Recognition for Anoyara’s work came on March 8, 2017, when she a received ‘Nari Shakti Puraskhar’ (Women Power Award) from the President of India for stopping hundreds of other children from being forced into labour or married off.

The award is a prestigious Indian government prize for women who challenge the status quo and make a lasting contribution toward empowerment.

“This support from the government strengthens my resolve to continue my work to stop children from being exploited,” Khatun told the media.

At 21 years of age, Anoyara was the youngest of 33 women to receive the award for the year 2017.

Anoyara was trafficked to New Delhi when she was 12 and forced to work as a maid in a middle class home. She escaped after six months and returned to her village in North 24 Parganas district.
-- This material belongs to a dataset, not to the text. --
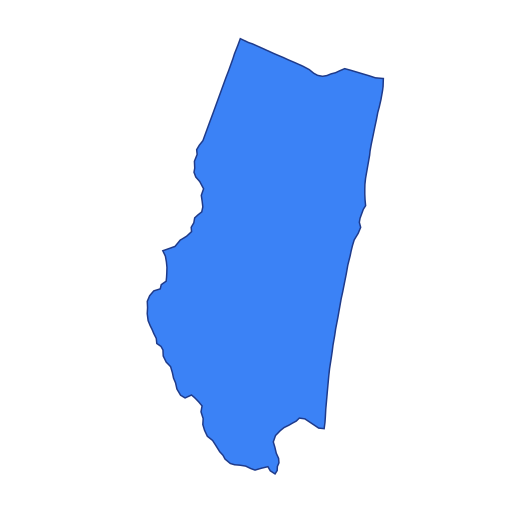 Saquarema, Rio de Janeiro, Brazil, rotated 280°
{"feature_id": "56859067B78416297759673", "entity_name": "Saquarema", "entity_type": "district", "adm_level": 2, "iso_a3": "BRA", "parent_name": "Brazil", "parent_adm1": "Rio de Janeiro", "projection": "mercator", "projection_center": [-42.533, -22.871], "detail": "fine", "context": "isolated", "style": "filled", "palette": "blue", "viewbox_px": 512, "rotation_deg": 280, "n_neighbors": 0, "source": "geoboundaries", "source_scale": "gbopen_adm2", "svg_char_len": 2259}
<svg xmlns="http://www.w3.org/2000/svg" viewBox="0 0 512 512"><g transform="rotate(280 256 256)"><path d="M360.4,183.7L355.2,180.9L350.4,179.1L345.8,180.4L338.6,178.9L331.9,180.4L327.7,180.4L323.3,183.0L319.5,187.7L313.1,192.7L306.2,191.6L300.5,193.5L295.1,195.1L290.0,194.9L286.3,191.6L282.9,189.0L277.9,189.0L273.0,187.2L268.8,188.3L263.4,184.2L258.5,178.6L251.4,174.6L245.0,163.3L240.1,166.8L234.6,168.8L229.3,170.3L223.8,171.1L219.7,171.6L215.6,171.9L211.4,167.7L207.0,167.4L203.9,161.4L198.5,158.2L192.5,156.8L186.2,158.2L180.3,158.9L173.6,161.0L169.0,163.9L165.5,166.5L161.9,168.8L157.5,172.1L152.6,173.5L150.5,178.1L147.3,180.7L141.4,182.0L135.9,186.0L132.2,191.1L126.6,193.9L121.4,196.0L117.1,198.8L111.3,201.2L105.8,205.9L103.9,210.8L107.9,216.6L105.8,220.2L102.4,224.9L99.0,228.9L93.0,228.9L86.7,232.2L80.8,232.9L75.4,235.6L70.0,239.4L66.8,245.3L62.8,249.0L56.9,254.3L54.0,258.1L50.6,260.8L47.2,266.7L46.7,271.1L47.2,276.4L47.3,282.3L45.7,288.0L45.0,292.2L48.0,298.3L50.6,304.3L46.9,307.4L44.7,312.6L48.4,314.1L52.4,313.6L56.3,314.5L60.6,313.4L65.3,310.2L70.9,307.8L75.9,305.3L82.6,306.4L88.2,310.2L91.9,313.4L95.1,317.8L97.9,321.1L100.4,324.3L103.9,326.8L104.1,332.4L99.8,342.2L97.4,347.6L97.8,353.1L104.2,352.8L109.9,352.2L117.3,351.3L123.3,350.8L135.9,349.7L144.3,349.0L150.4,348.5L158.2,348.0L169.2,347.8L175.7,347.6L181.6,347.3L187.0,347.3L191.0,347.3L198.1,347.1L209.6,347.3L215.9,347.3L220.5,347.3L228.7,347.3L235.6,347.6L245.2,347.8L254.0,348.0L263.0,348.0L272.9,348.7L277.1,348.8L283.1,349.2L288.9,349.9L296.1,352.7L302.4,354.1L307.1,351.9L311.2,351.9L315.7,352.7L320.7,353.6L324.6,355.2L330.4,353.6L335.8,352.4L340.9,351.5L345.6,350.8L351.8,350.4L360.2,350.4L369.0,350.4L374.9,350.4L379.2,350.1L385.7,350.1L395.7,350.4L403.2,350.6L411.1,350.9L418.5,351.0L424.0,351.5L431.7,351.9L436.6,351.9L440.9,351.9L445.0,351.7L452.9,350.6L452.2,342.6L453.1,336.4L455.4,316.6L455.9,310.8L452.9,306.2L450.3,302.5L448.4,298.3L446.0,294.5L444.5,290.3L444.6,285.3L446.0,281.1L448.8,276.1L451.0,269.4L453.3,260.2L454.8,253.7L456.2,248.5L457.3,243.6L458.5,238.4L464.3,215.7L464.9,211.6L467.3,202.8L460.6,201.6L451.4,199.7L446.2,199.0L433.9,196.9L426.3,195.4L389.9,189.0L378.4,186.9L360.4,183.7Z" fill="#3b82f6" stroke="#1e3a8a" stroke-width="1.5"/></g></svg>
Since then she has been working as a children’s rights advocate with Save the Children. The young adult set up a network of children’s groups in as many as 80 villages. The children are taught about their rights and join hands to abort cases of trafficking, child marriage and child labour in their villages and the neighbouring ones.

The children’s groups have met with a fair degree of success; they stopped 50 child marriages, rescued 80 child labourers from the clutches of their employers and prevented 200 children from being trafficked. Moreover, 400 children were enrolled in primary schools.

Completing her graduation in Arts, Anoyara continues with her mission to protect the rights of children not only in India but extending her movement across the globe.  The Bill and Melinda Gates Foundation has joined hands with her to help her succeed in her noble mission.